Wie bitte, was?

Studie: Jugendliche finden Politiker-Sprache zu kompliziert

Sprache 6! Wenn Jugendliche PolitikerInnen Noten für ihre Ausrucksweise geben dürften, wären diese wohl versetzungsgefährdet. An Politik interessiert sind die meisten Jugendlichen schon. Doch was die politischen Akteure da von sich geben, verstehen viele nicht. Ihre Sprache ist den jungen Menschen zu kompliziert, zu inhaltsleer. Angesprochen und motiviert, sich zu engagieren, fühlen sich Jugendliche dadurch nicht. Das geht aus der aktuellen Studie „ Sprichst du Politik“ der Friedrich-Ebert-Stiftung hervor. Mehr als 30.000 Jugendliche zwischen 16 und 19 Jahren haben die Forscher per Online-Fragebogen nach ihrer Meinung über die Regierenden befragt haben.

Absichtlich unverständlich?
Das Ergebnis: 81,2 % aller Befragten finden es wichtig, dass sich die Menschen mit Politik auseinandersetzen. Die Bereitschaft zum Mitdenken und Mitmachen ist also vorhanden. Die Umsetzung scheint für die meisten Jugendlichen allerdings gar nicht so einfach. Die Aussage „Es kostet Zeit und Mühe, um sich in den politischen Themen zurechtzufinden“, bejahten 66,2 % aller Befragten.

Fast 60 % sind laut der Studie sogar davon überzeugt, dass Politiker absichtlich eine abgehobene Sprache sprechen, um sich von der normalen Bevölkerung zu distanzieren. Das Vertrauen leidet unter der abgehobenen Ausdrucksweise, den Fremd- und Kunstworten, den Übertreibungen und Beschönigungen. Schülerinnen sind genervt von den Wortspielen der Politiker und empfinden diese als unehrlich, so ein Ergebnis der Studie.

Die Forscher sehen darin ein Dilemma: So haben die Jugendlichen das Gefühl, in der Demokratie gebraucht zu werden, fühlen sich aber überfordert und glauben, dieser Aufgabe nicht gerecht werden zu können. Deshalb die Botschaft an alle Politiker: Bleibt auf dem Teppich und sagt doch einfach, was Sache ist! So, dass wir euch alle verstehen.

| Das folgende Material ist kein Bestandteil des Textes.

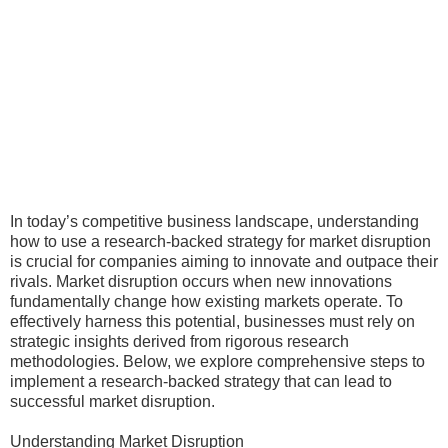
In today’s competitive business landscape, understanding
how to use a research-backed strategy for market disruption
is crucial for companies aiming to innovate and outpace their
rivals. Market disruption occurs when new innovations
fundamentally change how existing markets operate. To
effectively harness this potential, businesses must rely on
strategic insights derived from rigorous research
methodologies. Below, we explore comprehensive steps to
implement a research-backed strategy that can lead to
successful market disruption.
Understanding Market Disruption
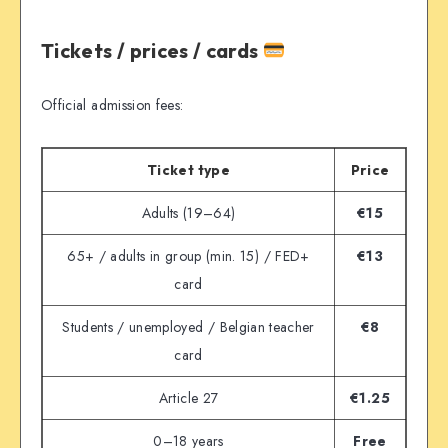
Tickets / prices / cards
Official admission fees:
Ticket type
Price
Adults (19–64)
€15
65+ / adults in group (min. 15) / FED+
€13
card
Students / unemployed / Belgian teacher
€8
card
Article 27
€1.25
0–18 years
Free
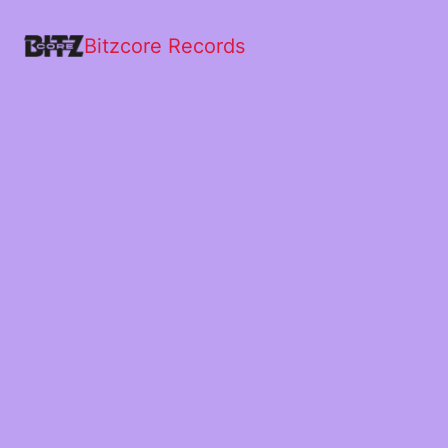
Bitzcore Records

Doch auch die Medien kommen bei den jungen Wählern nicht gut weg: 47,2 % derjenigen, die mittlere Schulabschlüsse anstreben, sind der Meinung „Artikel in Zeitungen und Online-Medien sind häufig zu kompliziert“. Sie wollen nicht die politischen Floskeln wieder vorgekaut bekommen, sondern dass ihnen verständlich gemacht wird, was dahinter steckt.

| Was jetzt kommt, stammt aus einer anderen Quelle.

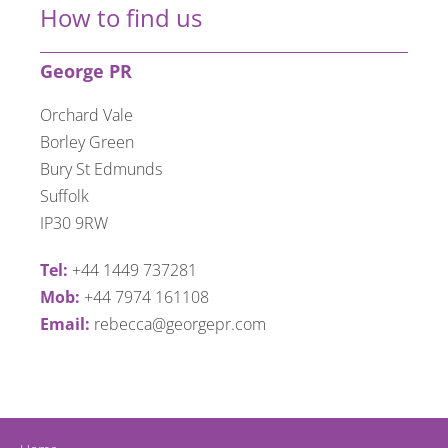
How to find us
George PR
Orchard Vale
Borley Green
Bury St Edmunds
Suffolk
IP30 9RW
Tel:
+44 1449 737281
Mob:
+44 7974 161108
Email:
rebecca@georgepr.com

Handlungsbedarf sehen die Jugendliche vor allem in der Schule. Für 74,2 % der Befragten ist dies der wichtigste Ort für die Begegnung mit politischen Themen. Sie wollen laut Studienergebnissen mehr Politikunterricht, sie wollen früher, praxisnaher und neutraler informiert werden.